### Assigned task 1
From the article about a teenager cooking Mother's Day breakfast for his chef mother, extract word for word the part that opens with "Like countless youngsters" and closes with "celebrate family cooking.".
### Assigned task 2
Continue the article about a teenager making Mother's Day breakfast for his chef mother, starting right after its last sentence.

### Excerpt
#####

FeaturesMay 11, 2003

PORTLAND, Ore. -- Come Mother's Day, 17-year-old Andrew O'Sullivan wakes up, goes outside to gather pastel-colored eggs from chickens at the family's Chehalem Valley farmhouse, and then heads for the kitchen. He cracks some eggs into his homemade pancake batter, slips others into simmering water to poach, and lays slabs of bacon in a pan to sizzle on the stove...

By Joan Cirillo, The Associated Press

PORTLAND, Ore. -- Come Mother's Day, 17-year-old Andrew O'Sullivan wakes up, goes outside to gather pastel-colored eggs from chickens at the family's Chehalem Valley farmhouse, and then heads for the kitchen.

He cracks some eggs into his homemade pancake batter, slips others into simmering water to poach, and lays slabs of bacon in a pan to sizzle on the stove.

Like countless youngsters across the country, Andrew performs the ritual of cooking breakfast for mom on her special day. But for Andrew and other children whose moms are professional chefs or restaurateurs, May 11 is a day to reverse roles in the kitchen and celebrate family cooking.

"He likes to get up and go into the kitchen and turn on the music and do it on his own," says Andrew's mom, Claire Archibald. An award-winning chef who owns Cafe Azul in Portland with her sister Shawna, Archibald looks forward to her family's annual late-morning American meal.

"To have something that is kind of traditional, to me that's comforting and a nice way to start the day," says the chef, who specializes in creating regional, traditional Mexican cuisine.

Andrew admits that cooking for a chef can be "a little intimidating because you're measuring yourself up against them."

#####

### Provided data
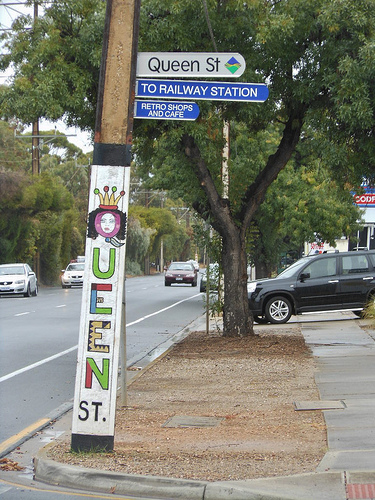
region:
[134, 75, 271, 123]
two blue and white street signs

#####

### Task output 1
Like countless youngsters across the country, Andrew performs the ritual of cooking breakfast for mom on her special day. But for Andrew and other children whose moms are professional chefs or restaurateurs, May 11 is a day to reverse roles in the kitchen and celebrate family cooking.

### Task output 2
He says that as a youngster he wanted to impress his mom but soon realized that just "taking the time and effort to cook impressed her more than if I were trying to create some really fancy dish."

He adds: "As I grew older, I realized it really didn't matter much what I was cooking. What matters is that I am wanting to cook for her, to make that day easier for her, to make that day more pleasant."

These days, Andrew enjoys squeezing in more kitchen time with his mom, a two-time nominee for the James Beard award for best chef in the Northwest. "She's taking me under her wing," he explains, given his interest in learning to cook before heading off to college.

Unlike Andrew, the youngsters in chef Jody Adams' house in Somerville, Mass., don't often do the same thing every year.

"They'll surprise me," says Adams, chef-partner of two Boston restaurants, Rialto and blu, and 1997 winner of the Beard award for best chef in the Northeast.

Her two children, 13-year-old Oliver and 7-year-old Roxanne, are no strangers to the kitchen. Oliver makes the school lunches and Roxanne helps out with kitchen tasks such as peeling and cutting vegetables. She also likes to cook with Adams' husband, writer Ken Rivard and co-author of Adams' first book, "In the Hands of A Chef."

"I cook with my kids if they're interested. I don't want to impose that world on them if they're not interested," says Adams.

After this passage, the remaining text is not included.